Nin, a photographer, embarks on a five-month journey to photograph women around the world. Her travel turns into a search for the truth about women: the women of fire and the women of water. Each of her subjects' lives echoes a stage in Nin's discovery of her true “fire self.” FireWife illuminates the gap between merely knowing and actually living one's true self. Poetic and intensely moving, FireWife is an exploration of contemporary Asian women unknowingly connected over time.
Profile Image for NYLSpublishing.
20 reviews30 followers
August 26, 2008
My dearly departed mother once said, "The problem with preaching against poverty is that only the poor will come to the service." Oh, how the wisdom of women have shaped my life.

Choong's, FireWife, follows the tortured soul of Nin, a California architect, who on her thirty-first birthday temporarily leaves her job and her husband behind to embark on her soul-saving FireWife project. The FireWife project, a photo essay endeavor that requires Nin to photograph women of various places in the world, is a personal undertaking of Nin's to be carried out in the memory of her younger sister who drowned as a child; or perhaps to atone for her involvement in that family tragedy. It is during this journey of spirit that Nin meets the eight tragic personalities that comprise this tale.

In FireWife, Choong's debut novel, the discontent and angst many women feel across the globe owing to the legacy of unjust societal norms under which many still toil, is captured and displayed under the brilliant light of truth for all the world to see. Choong's narrative voice, both poetic and engagingly cryptic, bears an intonation of sobriety; sobriety of literary thought; sobriety in social criticism. Though some of the afflictions which beset Choong's characters, i.e. Yun in Taipei who leases advertising space on her forehead, can be blamed most immediately on trading regimes which encourage the indiscriminate outsourcing of misery by the west and not on male dominated governments and corporate boardrooms somehow enamored with the notion of female subjugation, the message is clear: women in many parts of the world are treated as a helot class.

It's worthwhile noting that Nin had to leave her cushy architectural job in sunny California and travel to what may ostensibly be considered emerging nations, or nations in need of economic reform, to witness these abuses against women. This begs the question, "To improve the welfare and strengthen the rights of women on the global stage, isn't it best to focus on improving the general welfare of humankind through investment, education, and political reform?" Of course, neither the text nor subtext of Choong's work suggest otherwise.

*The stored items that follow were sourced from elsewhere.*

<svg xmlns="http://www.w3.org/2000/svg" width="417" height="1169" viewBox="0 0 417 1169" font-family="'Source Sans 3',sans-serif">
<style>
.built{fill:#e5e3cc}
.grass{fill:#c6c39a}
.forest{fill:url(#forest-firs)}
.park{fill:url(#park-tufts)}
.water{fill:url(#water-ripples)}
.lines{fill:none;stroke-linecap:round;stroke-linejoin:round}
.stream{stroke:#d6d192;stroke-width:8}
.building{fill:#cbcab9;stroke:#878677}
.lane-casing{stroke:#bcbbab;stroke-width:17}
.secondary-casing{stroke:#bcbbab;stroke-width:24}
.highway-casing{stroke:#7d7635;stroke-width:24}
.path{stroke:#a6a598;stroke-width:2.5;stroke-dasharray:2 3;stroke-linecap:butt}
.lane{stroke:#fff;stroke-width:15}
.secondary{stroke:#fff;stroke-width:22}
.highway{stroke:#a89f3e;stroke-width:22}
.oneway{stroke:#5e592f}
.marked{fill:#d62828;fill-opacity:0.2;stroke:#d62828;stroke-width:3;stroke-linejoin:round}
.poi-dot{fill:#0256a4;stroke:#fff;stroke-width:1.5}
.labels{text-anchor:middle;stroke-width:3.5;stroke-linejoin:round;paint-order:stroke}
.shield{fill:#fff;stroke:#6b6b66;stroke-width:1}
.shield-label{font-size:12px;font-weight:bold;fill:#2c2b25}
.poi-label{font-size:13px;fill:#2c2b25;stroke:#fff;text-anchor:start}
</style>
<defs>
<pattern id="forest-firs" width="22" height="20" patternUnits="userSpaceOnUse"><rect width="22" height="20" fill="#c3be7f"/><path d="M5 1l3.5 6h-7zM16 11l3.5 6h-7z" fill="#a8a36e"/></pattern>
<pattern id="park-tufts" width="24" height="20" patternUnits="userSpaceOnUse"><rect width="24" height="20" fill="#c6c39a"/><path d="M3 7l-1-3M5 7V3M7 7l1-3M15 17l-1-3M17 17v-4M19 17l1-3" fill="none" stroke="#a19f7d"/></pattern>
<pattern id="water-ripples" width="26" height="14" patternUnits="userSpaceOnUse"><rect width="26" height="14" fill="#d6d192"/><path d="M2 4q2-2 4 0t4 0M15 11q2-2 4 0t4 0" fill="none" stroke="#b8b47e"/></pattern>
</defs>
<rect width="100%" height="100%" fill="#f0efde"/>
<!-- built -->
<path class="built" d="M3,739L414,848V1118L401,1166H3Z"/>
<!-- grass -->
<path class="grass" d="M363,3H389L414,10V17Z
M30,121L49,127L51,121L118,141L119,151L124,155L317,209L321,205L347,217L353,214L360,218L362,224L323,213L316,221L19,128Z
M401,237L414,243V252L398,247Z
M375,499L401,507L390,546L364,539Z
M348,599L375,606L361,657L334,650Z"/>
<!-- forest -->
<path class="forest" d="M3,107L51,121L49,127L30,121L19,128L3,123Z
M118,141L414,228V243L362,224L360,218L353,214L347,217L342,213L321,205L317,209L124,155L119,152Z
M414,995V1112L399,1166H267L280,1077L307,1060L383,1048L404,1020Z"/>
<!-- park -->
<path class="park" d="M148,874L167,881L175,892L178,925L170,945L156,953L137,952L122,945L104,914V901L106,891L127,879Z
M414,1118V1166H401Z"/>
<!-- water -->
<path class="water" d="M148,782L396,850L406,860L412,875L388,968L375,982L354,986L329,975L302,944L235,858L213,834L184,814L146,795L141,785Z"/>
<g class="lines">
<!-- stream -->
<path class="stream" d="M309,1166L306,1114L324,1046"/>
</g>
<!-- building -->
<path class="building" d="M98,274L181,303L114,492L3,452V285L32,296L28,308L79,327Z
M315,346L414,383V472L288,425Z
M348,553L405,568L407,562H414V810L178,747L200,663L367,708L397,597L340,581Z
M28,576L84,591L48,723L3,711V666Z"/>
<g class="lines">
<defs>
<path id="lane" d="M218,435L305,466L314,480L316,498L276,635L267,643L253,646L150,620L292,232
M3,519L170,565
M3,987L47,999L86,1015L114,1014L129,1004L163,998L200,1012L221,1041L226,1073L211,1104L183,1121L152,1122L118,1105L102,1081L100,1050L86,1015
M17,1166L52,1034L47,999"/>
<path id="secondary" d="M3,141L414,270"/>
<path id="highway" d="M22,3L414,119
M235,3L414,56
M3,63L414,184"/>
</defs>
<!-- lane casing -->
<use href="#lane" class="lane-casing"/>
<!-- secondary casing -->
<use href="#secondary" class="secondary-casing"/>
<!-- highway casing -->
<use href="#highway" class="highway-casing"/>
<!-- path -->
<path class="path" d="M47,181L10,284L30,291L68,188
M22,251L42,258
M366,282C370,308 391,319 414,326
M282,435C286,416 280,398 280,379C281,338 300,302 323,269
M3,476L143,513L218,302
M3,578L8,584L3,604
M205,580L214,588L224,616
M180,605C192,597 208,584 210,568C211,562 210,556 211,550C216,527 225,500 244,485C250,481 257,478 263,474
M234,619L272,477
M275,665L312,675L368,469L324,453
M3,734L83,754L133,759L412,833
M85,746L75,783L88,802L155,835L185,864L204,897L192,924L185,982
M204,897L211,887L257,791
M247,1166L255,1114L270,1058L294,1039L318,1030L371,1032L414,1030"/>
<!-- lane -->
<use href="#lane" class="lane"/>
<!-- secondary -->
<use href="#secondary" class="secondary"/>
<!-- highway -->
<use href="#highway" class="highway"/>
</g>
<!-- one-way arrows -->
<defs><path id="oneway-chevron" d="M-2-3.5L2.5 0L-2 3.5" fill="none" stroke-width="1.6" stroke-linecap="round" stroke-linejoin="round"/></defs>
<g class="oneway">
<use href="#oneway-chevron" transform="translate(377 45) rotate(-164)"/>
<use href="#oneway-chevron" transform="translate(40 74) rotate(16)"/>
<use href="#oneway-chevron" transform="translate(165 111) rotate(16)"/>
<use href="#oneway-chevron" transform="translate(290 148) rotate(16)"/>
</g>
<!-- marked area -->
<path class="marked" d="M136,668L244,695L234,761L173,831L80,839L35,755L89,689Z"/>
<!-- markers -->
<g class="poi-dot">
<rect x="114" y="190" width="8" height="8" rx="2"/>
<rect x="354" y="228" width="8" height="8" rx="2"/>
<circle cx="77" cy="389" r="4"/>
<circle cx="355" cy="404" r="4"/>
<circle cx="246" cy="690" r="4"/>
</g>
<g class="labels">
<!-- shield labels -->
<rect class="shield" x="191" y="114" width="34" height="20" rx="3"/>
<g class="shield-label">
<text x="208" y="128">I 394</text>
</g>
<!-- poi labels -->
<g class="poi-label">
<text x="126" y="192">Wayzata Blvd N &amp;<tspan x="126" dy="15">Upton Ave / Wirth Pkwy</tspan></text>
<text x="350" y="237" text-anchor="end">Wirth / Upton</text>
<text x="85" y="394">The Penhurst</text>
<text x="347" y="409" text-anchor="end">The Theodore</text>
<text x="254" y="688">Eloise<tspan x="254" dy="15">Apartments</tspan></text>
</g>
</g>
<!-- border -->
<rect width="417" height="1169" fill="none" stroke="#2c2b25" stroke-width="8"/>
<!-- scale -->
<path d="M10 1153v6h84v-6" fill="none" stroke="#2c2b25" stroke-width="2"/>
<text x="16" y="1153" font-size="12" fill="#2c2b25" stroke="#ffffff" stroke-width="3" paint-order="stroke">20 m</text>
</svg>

The mood of FireWife, may be best described as contemplative. Though her voice is strong and her message important, I fear that Choong may be preaching to the poor on this one. Nevertheless, it is a sermon worth hearing.

Joel Glenn, The NYLS Book Review. All Rights Reserved
Profile Image for The Twins.
633 reviews
August 8, 2012
Firewife was sometimes difficult and painful to read due to the topics - you feel for the woman and young girls described, I was aware of the topics but it's hard to read. I loved the start and the whole idea for the book and was excited to go on this journey with Nin but she lost me a bit towards the end and don't know really what to do with the ending.
Profile Image for Lisa.
61 reviews25 followers
February 25, 2009
one of the most unusual, curious and intriguing books i've read, sensual and titilating, heart-wrenching and provocative. i don't use this word often but i will do so here: a masterpiece. perhaps the only book i've finished then literally started over- immediately. thank you mati!
Profile Image for Baljit.
1,167 reviews73 followers
May 28, 2011
interesting subject matter, deep, thoughtful and soulful. rather deeper than the average Malaysian writer. just felt the ending was rather unfinished.
Profile Image for Pam.
317 reviews8 followers
September 25, 2011
I had high hopes. Oh well, at least it was short. I will not seek out this author again.